Excerpted records |

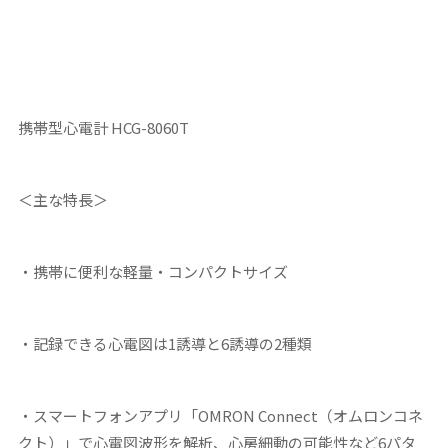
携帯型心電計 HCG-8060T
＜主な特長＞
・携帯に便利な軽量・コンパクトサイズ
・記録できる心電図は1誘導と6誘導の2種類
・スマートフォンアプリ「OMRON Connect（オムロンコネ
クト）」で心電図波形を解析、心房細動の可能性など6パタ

---

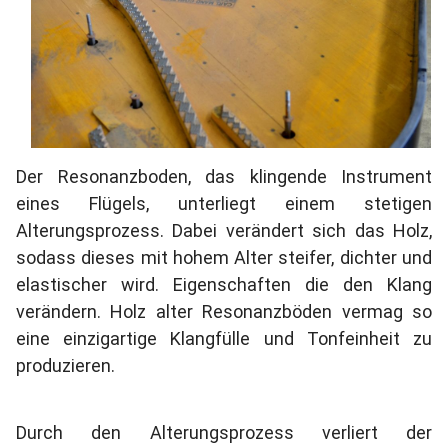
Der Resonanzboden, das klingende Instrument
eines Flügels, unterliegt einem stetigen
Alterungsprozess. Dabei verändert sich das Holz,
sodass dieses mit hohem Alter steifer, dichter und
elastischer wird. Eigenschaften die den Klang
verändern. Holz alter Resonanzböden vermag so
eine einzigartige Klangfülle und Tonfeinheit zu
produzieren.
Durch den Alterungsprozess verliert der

The task |
Rewrite only the lines from the line with "Der Resonanzboden, das klingende Instrument" to the line with "produzieren.", putting "Reifeprozess" in place of "Alterungsprozess" and keeping everything else the same.

Solution |
Der Resonanzboden, das klingende Instrument
eines Flügels, unterliegt einem stetigen
Reifeprozess. Dabei verändert sich das Holz,
sodass dieses mit hohem Alter steifer, dichter und
elastischer wird. Eigenschaften die den Klang
verändern. Holz alter Resonanzböden vermag so
eine einzigartige Klangfülle und Tonfeinheit zu
produzieren.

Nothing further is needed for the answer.